Note that Q, P, and R prefix correspond to Quantile, CDF (Probability), and Random (number), respectively. 

- `QT(x, dof)`, `PT(x, dof)`, `RT(dof)` for Student-T Distribution

- `QCHISQ(x, dof)`, `PCHISQ(x, dof)`, `RCHISQ(dof)` for ChiSquare Distribution 

- `QF(x, dof1, dof2)`, `PF(x, dof1, dof2)`, `RF(dof1, dof2)` for F Distribution 

- `QPOIS(x, lambda)`,`RPOIS(x, lambda)`, `RPOIS(lambda)` for Poisson Distribution 

- `QBINOM(x, n, p)`, `PBINOM(x, n, p)`, `RBINOM(n, p)` for Binomial Distribution

- `QUNIF(x, a, b)`, `PUNIF(x, a, b)`, `RUNIF(a, b)` for Uniform Distribution 

- `QEXP(x, theta)`, `PEXP(x, theta)`, `REXP(theta)` for Exponential Distribution 

- `QBETA(x, alpha, beta)`, `PGAMMA(x, alpha, beta)`, `RGAMMA(alpha, beta)` for Beta Distribution

- `QCAUCHY(x, location, scale)`, `PCAUCHY(x, location, scale)`, `RCAUCHY(location, scale)` for Cauchy Distribution

- `QGAMMA(x, alpha, theta)`, `PGAMMA(x, alpha, theta)`, `RGAMMA(alpha, theta)` for Gamma Distribution

- `QFRECHET(x, alpha)`, `PFRECHET(x, alpha)`, `RFRECHET(alpha)` for Frechet Distribution

- `QPARETO(x, alpha, theta)`, `PPARETO(x, alpha, theta)`, `RPARETO(alpha, theta)` for Pareto Distribution

- `QWEIBULL(x, alpha, theta)`, `PWEIBULL(x, alpha, theta)`, `RWEIBULL(alpha, theta)` for Weibull Distribution

# Hypothesis Tests

- `JB(x)` for Jarque-Bera Normality Test (returns the p-value)

# The Logic

The package mainly uses the ```register``` function.

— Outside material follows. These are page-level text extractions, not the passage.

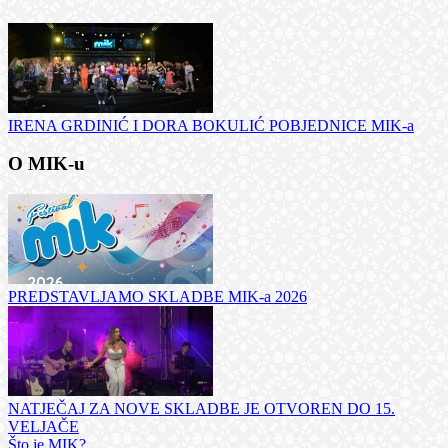
IRENA GRDINIĆ I DORA BOKULIĆ POBJEDNICE MIK-a
O MIK-u
PREDSTAVLJAMO SKLADBE MIK-a 2026
NATJEČAJ ZA NOVE SKLADBE JE OTVOREN DO 15.
VELJAČE
Što je MIK?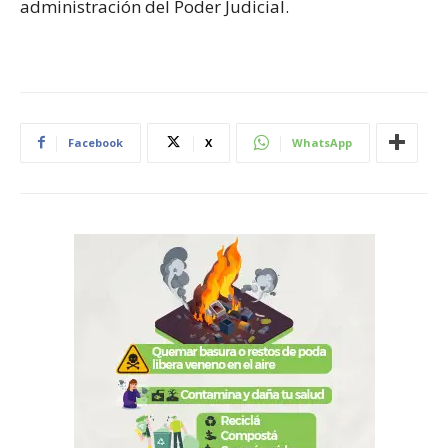
administración del Poder Judicial.
Facebook
X
WhatsApp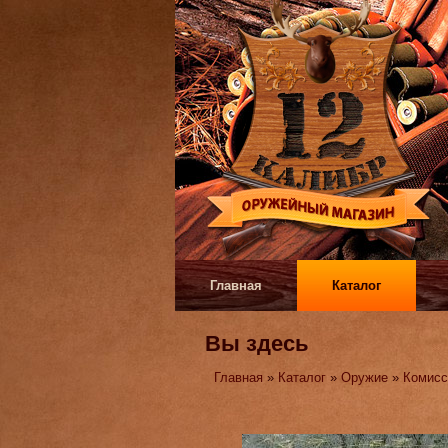
Главная
Каталог
Вы здесь
Главная
»
Каталог
»
Оружие
»
Комисс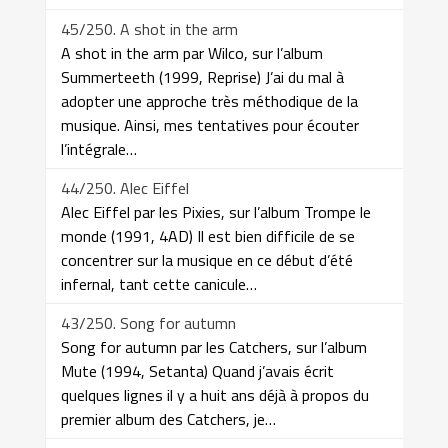
45/250. A shot in the arm
A shot in the arm par Wilco, sur l’album
Summerteeth (1999, Reprise) J’ai du mal à
adopter une approche très méthodique de la
musique. Ainsi, mes tentatives pour écouter
l’intégrale…
44/250. Alec Eiffel
Alec Eiffel par les Pixies, sur l’album Trompe le
monde (1991, 4AD) Il est bien difficile de se
concentrer sur la musique en ce début d’été
infernal, tant cette canicule…
43/250. Song for autumn
Song for autumn par les Catchers, sur l’album
Mute (1994, Setanta) Quand j’avais écrit
quelques lignes il y a huit ans déjà à propos du
premier album des Catchers, je…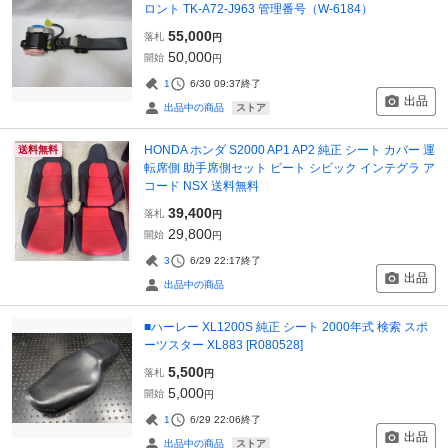
ロント TK-A72-J963 管理番号（W-6184）
55,000
落札
円
50,000
開始
円
1
6/30 09:37
終了
出品
ストア
出品中の商品
HONDA ホンダ S2000 AP1 AP2 純正 シート カバー 運
送料無料
転席側 助手席側セット ビート シビック インテグラ ア
コード NSX 送料無料
39,400
落札
円
29,800
開始
円
3
6/29 22:17
終了
出品
出品中の商品
■ハーレー XL1200S 純正 シート 2000年式 検索 スポ
ーツスター XL883 [R080528]
5,500
落札
円
5,000
開始
円
1
6/29 22:06
終了
出品
ストア
出品中の商品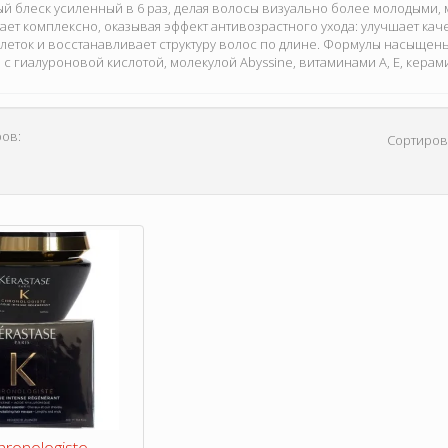
й блеск усиленный в 6 раз, делая волосы визуально более молодыми,
ает комплексно, оказывая эффект антивозрастного ухода: улучшает кач
леток и восстанавливает структуру волос по длине. Формулы насыще
с гиалуроновой кислотой, молекулой Abyssine, витаминами А, Е, кера
ов:
Сортиров
hronologiste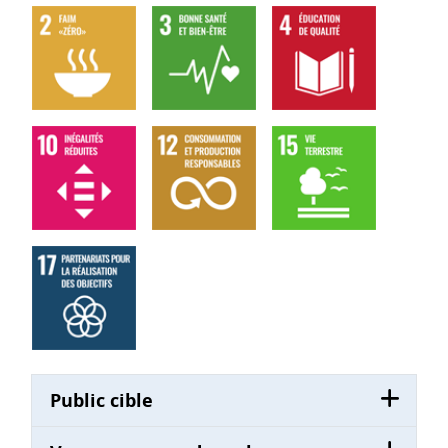
Public cible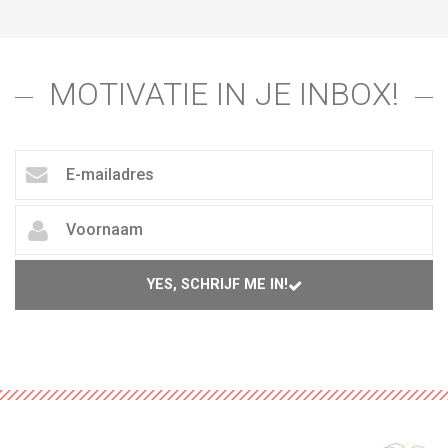
MOTIVATIE IN JE INBOX!
YES, SCHRIJF ME IN!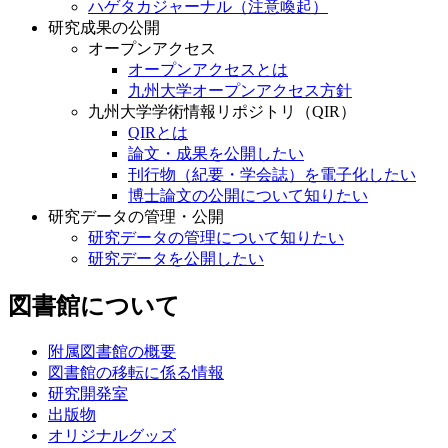
ハゲタカジャーナル（注意喚起）
研究成果の公開
オープンアクセス
オープンアクセスとは
九州大学オープンアクセス方針
九州大学学術情報リポジトリ（QIR）
QIRとは
論文・成果を公開したい
刊行物（紀要・学会誌）を電子化したい
博士論文の公開について知りたい
研究データの管理・公開
研究データの管理について知りたい
研究データを公開したい
図書館について
附属図書館の概要
図書館の移転に係る情報
研究開発室
出版物
オリジナルグッズ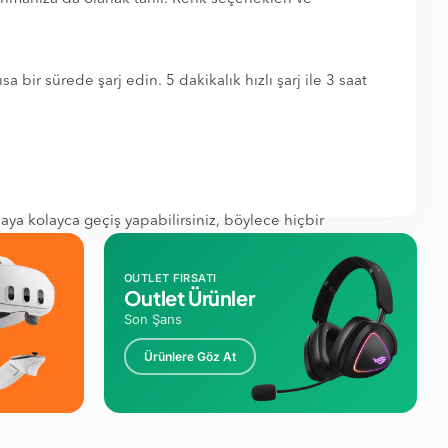
 bir sürede şarj edin. 5 dakikalık hızlı şarj ile 3 saat
a kolayca geçiş yapabilirsiniz, böylece hiçbir
OUTLET FIRSATI
Outlet Ürünler
Son Şans
Ürünlere Göz At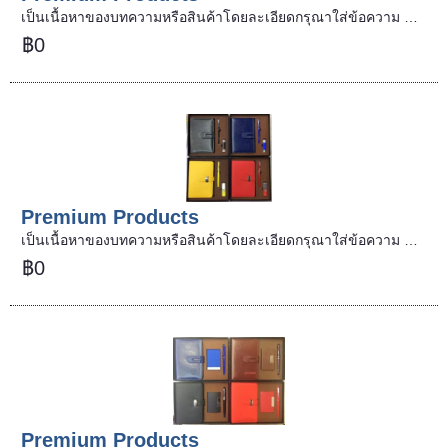
เป็นเนื้อหาของบทความหรือสินค้าโดยละเอียดกรุณาใส่ข้อความ …
฿0
Premium Products
เป็นเนื้อหาของบทความหรือสินค้าโดยละเอียดกรุณาใส่ข้อความ …
฿0
Premium Products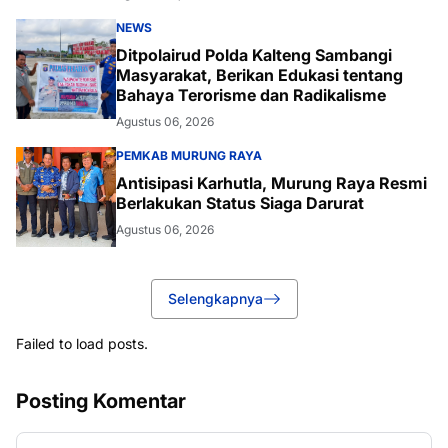
NEWS
Ditpolairud Polda Kalteng Sambangi
Masyarakat, Berikan Edukasi tentang
Bahaya Terorisme dan Radikalisme
Agustus 06, 2026
PEMKAB MURUNG RAYA
Antisipasi Karhutla, Murung Raya Resmi
Berlakukan Status Siaga Darurat
Agustus 06, 2026
Selengkapnya
Failed to load posts.
Posting Komentar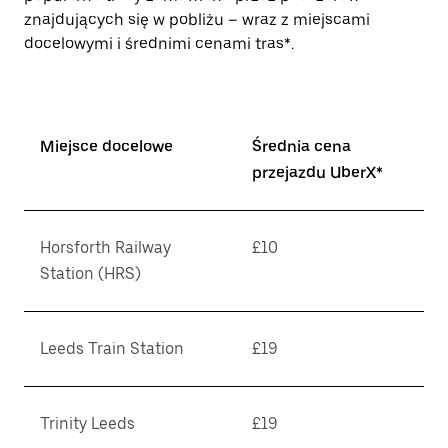
znajdujących się w pobliżu – wraz z miejscami
docelowymi i średnimi cenami tras*.
Miejsce docelowe
Średnia cena
przejazdu UberX*
Horsforth Railway
£10
Station (HRS)
Leeds Train Station
£19
Trinity Leeds
£19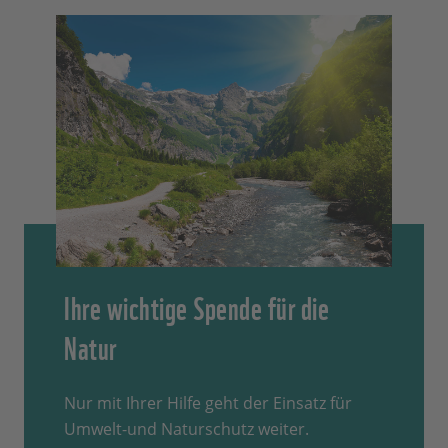
Ihre wichtige Spende für die
Natur
Nur mit Ihrer Hilfe geht der Einsatz für
Umwelt-und Naturschutz weiter.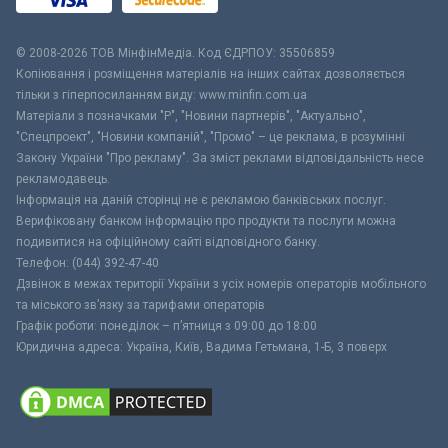
© 2008-2026 ТОВ МiнфiнМедiа. Код ЄДРПОУ: 35506859
Копіювання і розміщення матеріалів на інших сайтах дозволяється
тільки з гіперпосиланням виду: www.minfin.com.ua
Матеріали з позначками "Р", "Новини партнерів", "Актуально",
"Спецпроект", "Новини компаній", "Промо" – це реклама, в розумінні
Закону України "Про рекламу". За зміст реклами відповідальність несе
рекламодавець.
Інформація на даній сторінці не є рекламою банківських послуг.
Верифіковану банком інформацію про продукти та послуги можна
подивитися на офіційному сайті відповідного банку.
Телефон: (044) 392-47-40
Дзвінок в межах території України з усіх номерів операторів мобільного
та міського зв’язку за тарифами операторів
Графік роботи: понеділок – п’ятниця з 09:00 до 18:00
Юридична адреса: Україна, Київ, Вадима Гетьмана, 1-Б, 3 поверх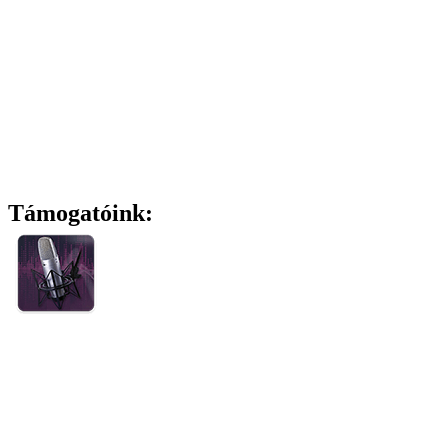
Támogatóink: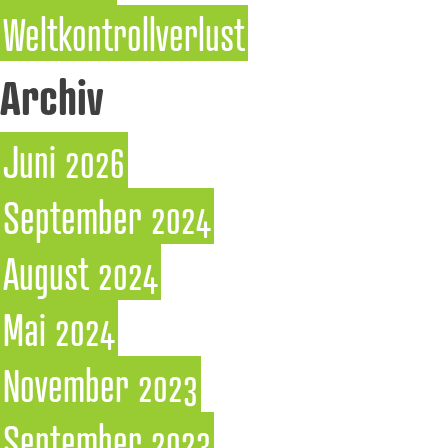
Weltkontrollverlust
Archiv
Juni 2026
September 2024
August 2024
Mai 2024
November 2023
September 2023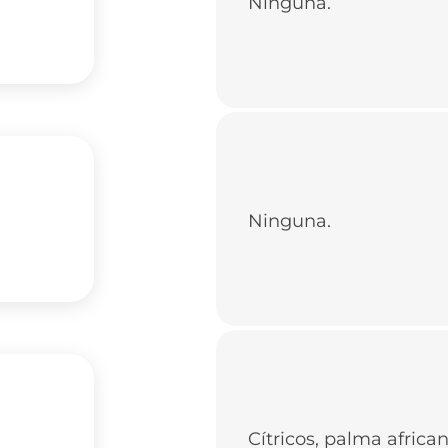
Ninguna.
Ninguna.
Cítricos, palma african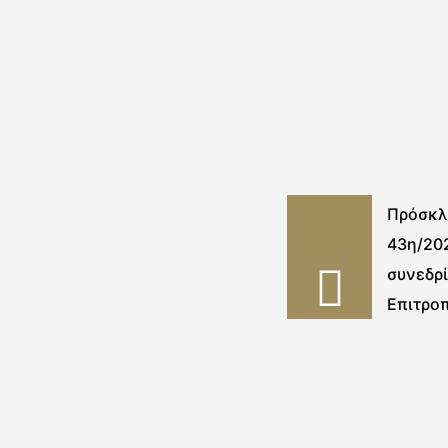
Πρόσκλ
43η/20
συνεδρ
Επιτρο
Τανάγρ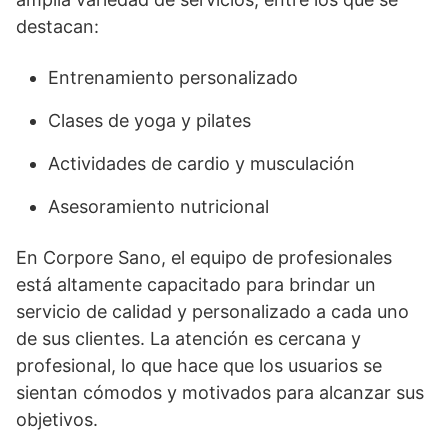
destacan:
Entrenamiento personalizado
Clases de yoga y pilates
Actividades de cardio y musculación
Asesoramiento nutricional
En Corpore Sano, el equipo de profesionales
está altamente capacitado para brindar un
servicio de calidad y personalizado a cada uno
de sus clientes. La atención es cercana y
profesional, lo que hace que los usuarios se
sientan cómodos y motivados para alcanzar sus
objetivos.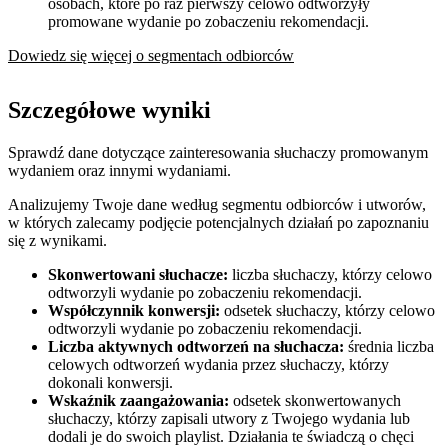
osobach, które po raz pierwszy celowo odtworzyły
promowane wydanie po zobaczeniu rekomendacji.
Dowiedz się więcej o segmentach odbiorców
Szczegółowe wyniki
Sprawdź dane dotyczące zainteresowania słuchaczy promowanym
wydaniem oraz innymi wydaniami.
Analizujemy Twoje dane według segmentu odbiorców i utworów,
w których zalecamy podjęcie potencjalnych działań po zapoznaniu
się z wynikami.
Skonwertowani słuchacze:
liczba słuchaczy, którzy celowo
odtworzyli wydanie po zobaczeniu rekomendacji.
Współczynnik konwersji:
odsetek słuchaczy, którzy celowo
odtworzyli wydanie po zobaczeniu rekomendacji.
Liczba aktywnych odtworzeń na słuchacza:
średnia liczba
celowych odtworzeń wydania przez słuchaczy, którzy
dokonali konwersji.
Wskaźnik zaangażowania:
odsetek skonwertowanych
słuchaczy, którzy zapisali utwory z Twojego wydania lub
dodali je do swoich playlist. Działania te świadczą o chęci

For example, a single variable 

function ```MEDIAN``` is registered as 

```julia

SQLite.register(db, [], 

        (x,y) -> vcat(x, y), 

        x -> StatsBase.quantile(x, 0.50), 

        name = "MEDIAN")

```

whereas, the two-variable function ```COR``` is registered as 

```julia

SQLite.register(db, Array{Float64, 2}(undef, (0, 2)), 

        (x, a, b) -> vcat(x, [a, b]'), 

        x -> StatsBase.cor(x[:,1], x[:,2]), 

        name = "COR", nargs = 2)

```

for Pearson's correlation coefficient.